» **TASK TO COMPLETE**: Go to the line in the entries below that holds "### UserErrorCannotFindServerCertificateWithThumbprint" and repeat exactly from there through the line that holds "### AutoProtectionCancelledOrNotValid", inclusive.

» **MATERIAL PROVIDED**:
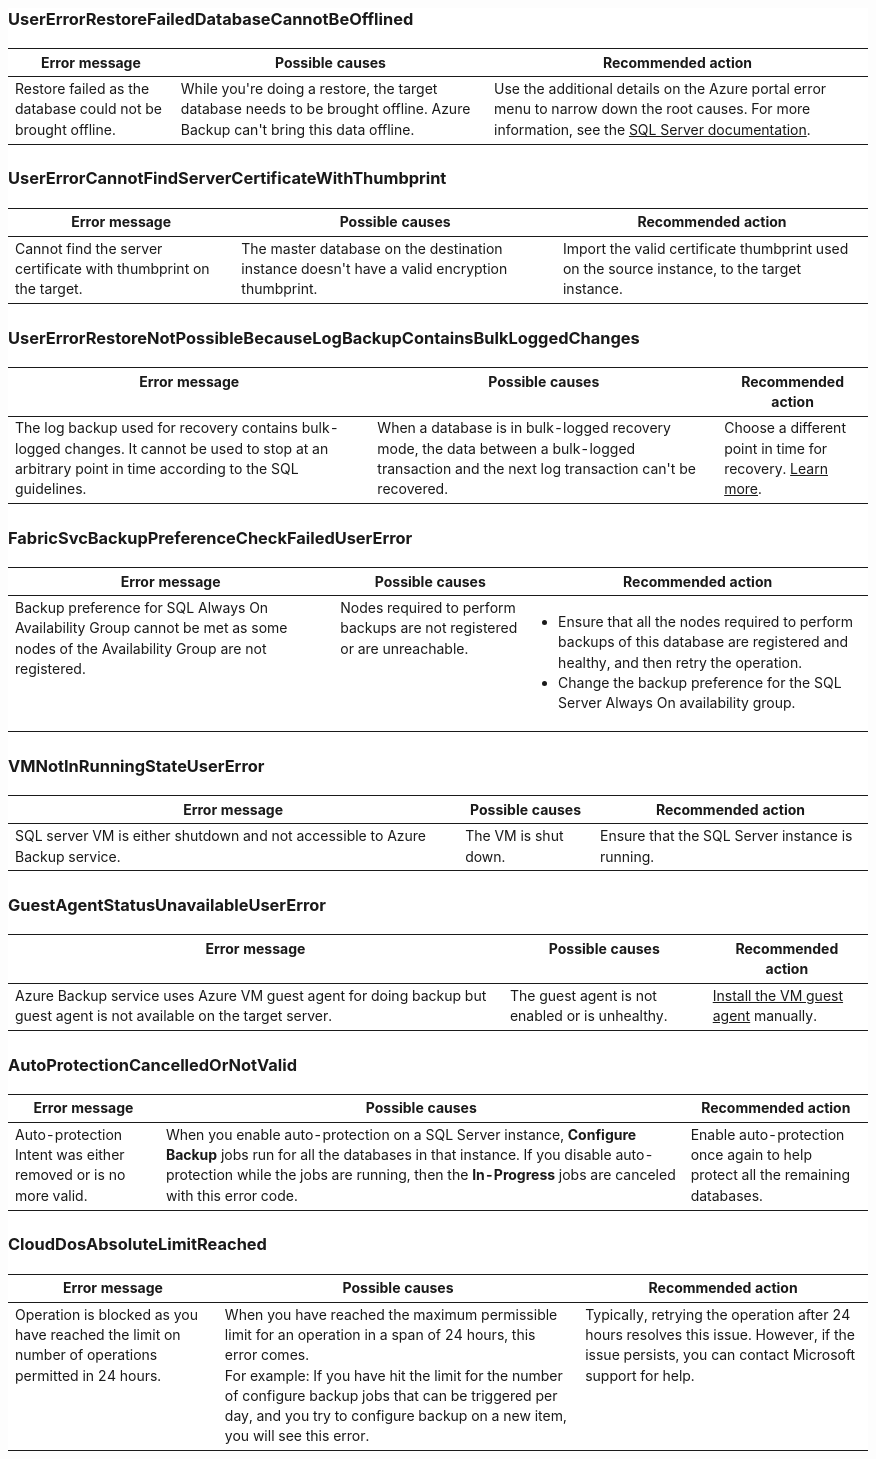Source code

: ### UserErrorRestoreFailedDatabaseCannotBeOfflined

| Error message | Possible causes | Recommended action |
|---|---|---|
| Restore failed as the database could not be brought offline. | While you're doing a restore, the target database needs to be brought offline. Azure Backup can't bring this data offline. | Use the additional details on the Azure portal error menu to narrow down the root causes. For more information, see the [SQL Server documentation](https://docs.microsoft.com/sql/relational-databases/backup-restore/restore-a-database-backup-using-ssms). |

### UserErrorCannotFindServerCertificateWithThumbprint

| Error message | Possible causes | Recommended action |
|---|---|---|
| Cannot find the server certificate with thumbprint on the target. | The master database on the destination instance doesn't have a valid encryption thumbprint. | Import the valid certificate thumbprint used on the source instance, to the target instance. |

### UserErrorRestoreNotPossibleBecauseLogBackupContainsBulkLoggedChanges

| Error message | Possible causes | Recommended action |
|---|---|---|
| The log backup used for recovery contains bulk-logged changes. It cannot be used to stop at an arbitrary point in time according to the SQL guidelines. | When a database is in bulk-logged recovery mode, the data between a bulk-logged transaction and the next log transaction can't be recovered. | Choose a different point in time for recovery. [Learn more](https://docs.microsoft.com/sql/relational-databases/backup-restore/recovery-models-sql-server?view=sql-server-ver15).

### FabricSvcBackupPreferenceCheckFailedUserError

| Error message | Possible causes | Recommended action |
|---|---|---|
| Backup preference for SQL Always On Availability Group cannot be met as some nodes of the Availability Group are not registered. | Nodes required to perform backups are not registered or are unreachable. | <ul><li>Ensure that all the nodes required to perform backups of this database are registered and healthy, and then retry the operation.</li><li>Change the backup preference for the SQL Server Always On availability group.</li></ul> |

### VMNotInRunningStateUserError

| Error message | Possible causes | Recommended action |
|---|---|---|
| SQL server VM is either shutdown and not accessible to Azure Backup service. | The VM is shut down. | Ensure that the SQL Server instance is running. |

### GuestAgentStatusUnavailableUserError

| Error message | Possible causes | Recommended action |
|---|---|---|
| Azure Backup service uses Azure VM guest agent for doing backup but guest agent is not available on the target server. | The guest agent is not enabled or is unhealthy. | [Install the VM guest agent](../virtual-machines/extensions/agent-windows.md) manually. |

### AutoProtectionCancelledOrNotValid

| Error message | Possible causes | Recommended action |
|---|---|---|
| Auto-protection Intent was either removed or is no more valid. | When you enable auto-protection on a SQL Server instance, **Configure Backup** jobs run for all the databases in that instance. If you disable auto-protection while the jobs are running, then the **In-Progress** jobs are canceled with this error code. | Enable auto-protection once again to help protect all the remaining databases. |

### CloudDosAbsoluteLimitReached

| Error message | Possible causes | Recommended action |
|---|---|---|
Operation is blocked as you have reached the limit on number of operations permitted in 24 hours. | When you have reached the maximum permissible limit for an operation in a span of 24 hours, this error comes. <br> For example: If you have hit the limit for the number of configure backup jobs that can be triggered per day, and you try to configure backup on a new item, you will see this error. | Typically, retrying the operation after 24 hours resolves this issue. However, if the issue persists, you can contact Microsoft support for help.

» **RESULT BELOW**:
### UserErrorCannotFindServerCertificateWithThumbprint

| Error message | Possible causes | Recommended action |
|---|---|---|
| Cannot find the server certificate with thumbprint on the target. | The master database on the destination instance doesn't have a valid encryption thumbprint. | Import the valid certificate thumbprint used on the source instance, to the target instance. |

### UserErrorRestoreNotPossibleBecauseLogBackupContainsBulkLoggedChanges

| Error message | Possible causes | Recommended action |
|---|---|---|
| The log backup used for recovery contains bulk-logged changes. It cannot be used to stop at an arbitrary point in time according to the SQL guidelines. | When a database is in bulk-logged recovery mode, the data between a bulk-logged transaction and the next log transaction can't be recovered. | Choose a different point in time for recovery. [Learn more](https://docs.microsoft.com/sql/relational-databases/backup-restore/recovery-models-sql-server?view=sql-server-ver15).

### FabricSvcBackupPreferenceCheckFailedUserError

| Error message | Possible causes | Recommended action |
|---|---|---|
| Backup preference for SQL Always On Availability Group cannot be met as some nodes of the Availability Group are not registered. | Nodes required to perform backups are not registered or are unreachable. | <ul><li>Ensure that all the nodes required to perform backups of this database are registered and healthy, and then retry the operation.</li><li>Change the backup preference for the SQL Server Always On availability group.</li></ul> |

### VMNotInRunningStateUserError

| Error message | Possible causes | Recommended action |
|---|---|---|
| SQL server VM is either shutdown and not accessible to Azure Backup service. | The VM is shut down. | Ensure that the SQL Server instance is running. |

### GuestAgentStatusUnavailableUserError

| Error message | Possible causes | Recommended action |
|---|---|---|
| Azure Backup service uses Azure VM guest agent for doing backup but guest agent is not available on the target server. | The guest agent is not enabled or is unhealthy. | [Install the VM guest agent](../virtual-machines/extensions/agent-windows.md) manually. |

### AutoProtectionCancelledOrNotValid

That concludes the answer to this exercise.